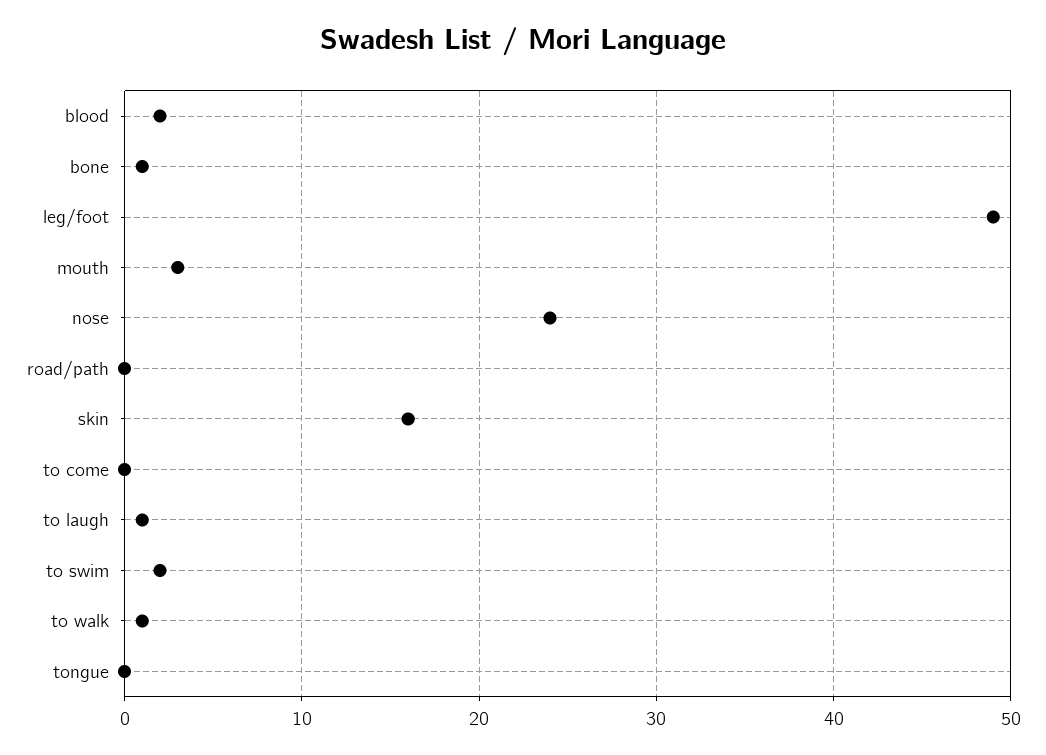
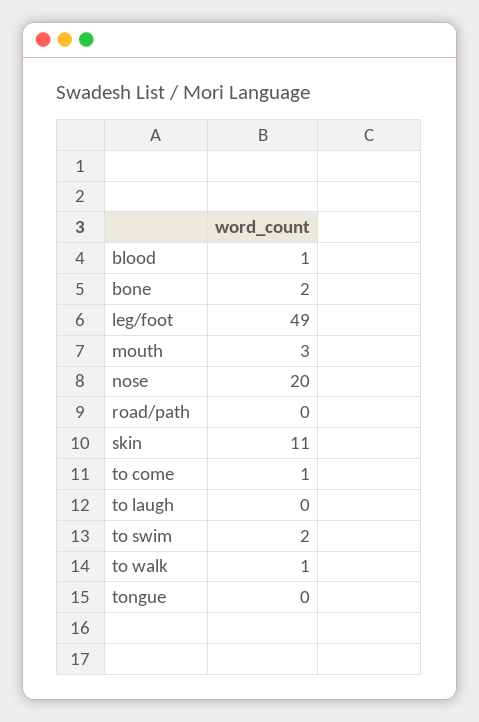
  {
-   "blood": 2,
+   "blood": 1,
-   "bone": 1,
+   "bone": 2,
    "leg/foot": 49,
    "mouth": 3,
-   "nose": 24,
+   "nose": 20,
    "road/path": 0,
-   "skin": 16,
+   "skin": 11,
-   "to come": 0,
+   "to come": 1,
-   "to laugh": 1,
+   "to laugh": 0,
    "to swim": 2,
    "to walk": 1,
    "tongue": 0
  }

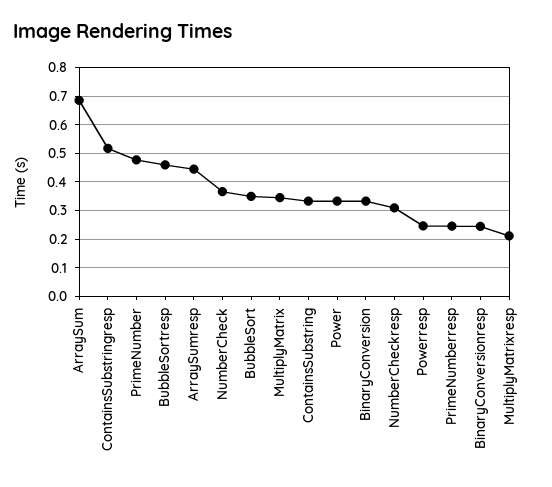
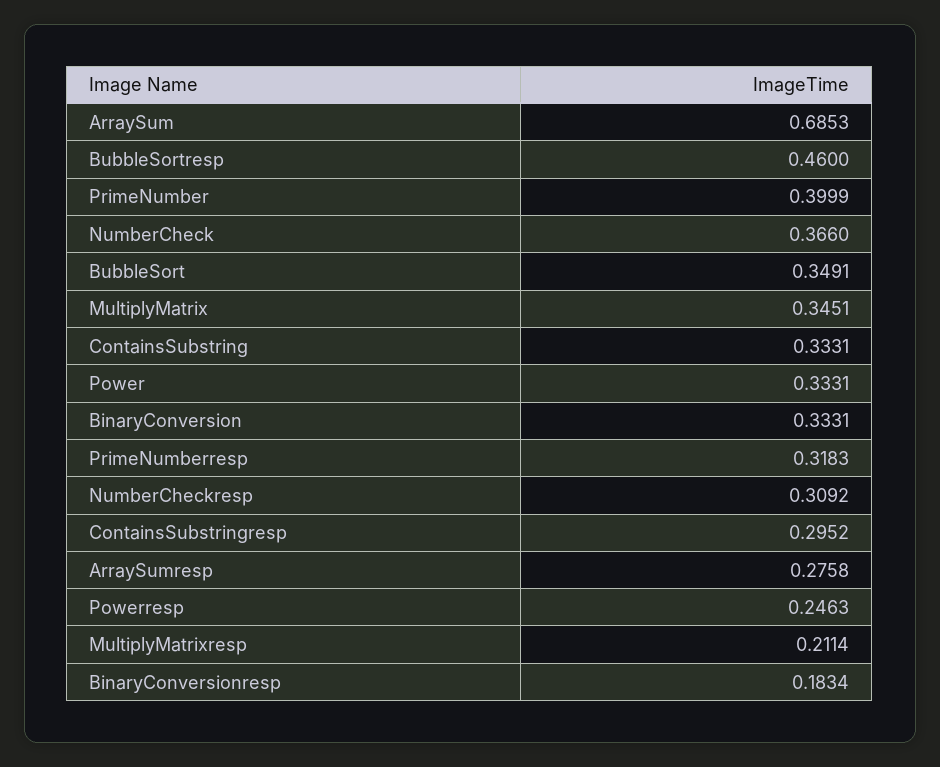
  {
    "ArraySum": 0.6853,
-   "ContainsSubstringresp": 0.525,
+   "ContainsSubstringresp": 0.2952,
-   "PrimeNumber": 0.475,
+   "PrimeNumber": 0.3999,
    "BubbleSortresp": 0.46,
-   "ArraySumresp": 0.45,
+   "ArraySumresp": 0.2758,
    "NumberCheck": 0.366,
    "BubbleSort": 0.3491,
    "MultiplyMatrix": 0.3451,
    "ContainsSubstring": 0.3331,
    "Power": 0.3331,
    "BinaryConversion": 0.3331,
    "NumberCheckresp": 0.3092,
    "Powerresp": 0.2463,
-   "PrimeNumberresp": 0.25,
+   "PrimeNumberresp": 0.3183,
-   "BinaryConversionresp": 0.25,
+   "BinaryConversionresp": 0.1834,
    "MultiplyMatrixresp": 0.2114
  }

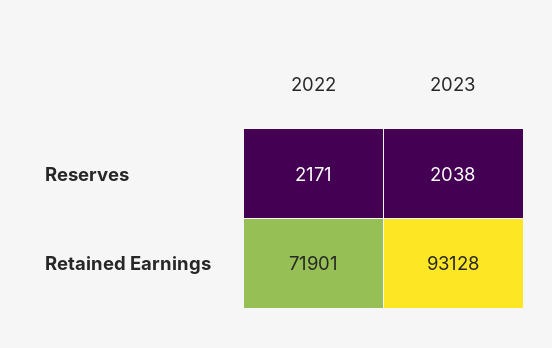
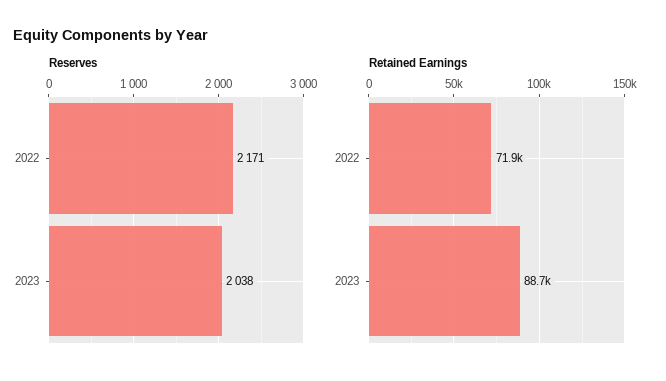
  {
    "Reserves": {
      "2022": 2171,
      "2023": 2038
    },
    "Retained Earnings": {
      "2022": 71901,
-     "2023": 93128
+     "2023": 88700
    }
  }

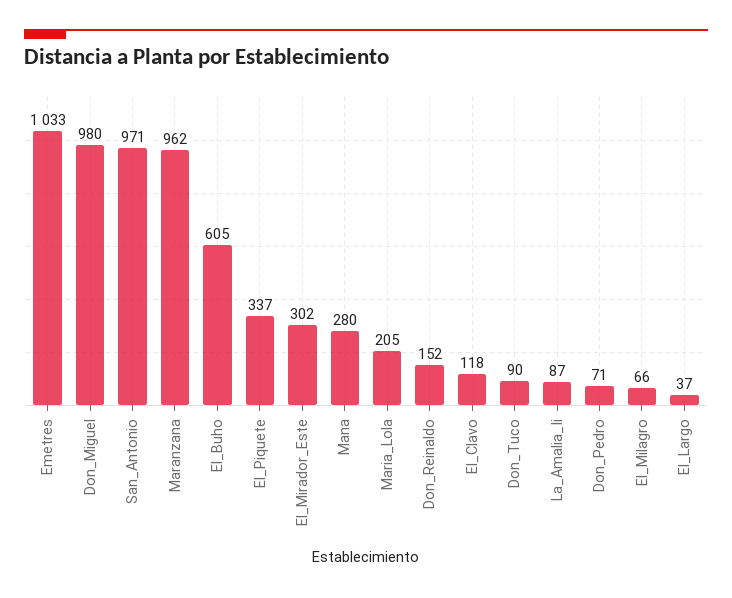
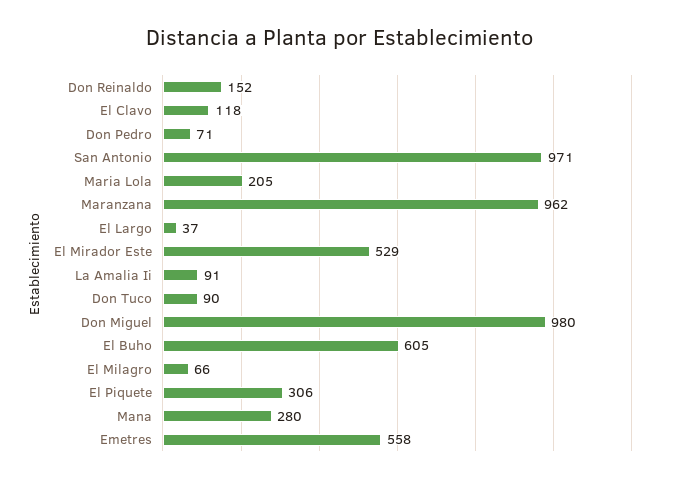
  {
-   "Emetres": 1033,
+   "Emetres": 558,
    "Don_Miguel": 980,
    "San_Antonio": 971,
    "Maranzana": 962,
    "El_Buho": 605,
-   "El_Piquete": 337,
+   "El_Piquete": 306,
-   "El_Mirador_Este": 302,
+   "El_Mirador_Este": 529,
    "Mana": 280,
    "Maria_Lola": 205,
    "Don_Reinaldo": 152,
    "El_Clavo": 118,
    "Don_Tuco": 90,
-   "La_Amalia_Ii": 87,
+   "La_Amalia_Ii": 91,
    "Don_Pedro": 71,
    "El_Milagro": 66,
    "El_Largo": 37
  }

■ ■ ■ ■ ■

Go through the material above and copy each line that holds the string "ArraySumresp".

### RESPONSE TO THE TASK
-   "ArraySumresp": 0.45,
+   "ArraySumresp": 0.2758,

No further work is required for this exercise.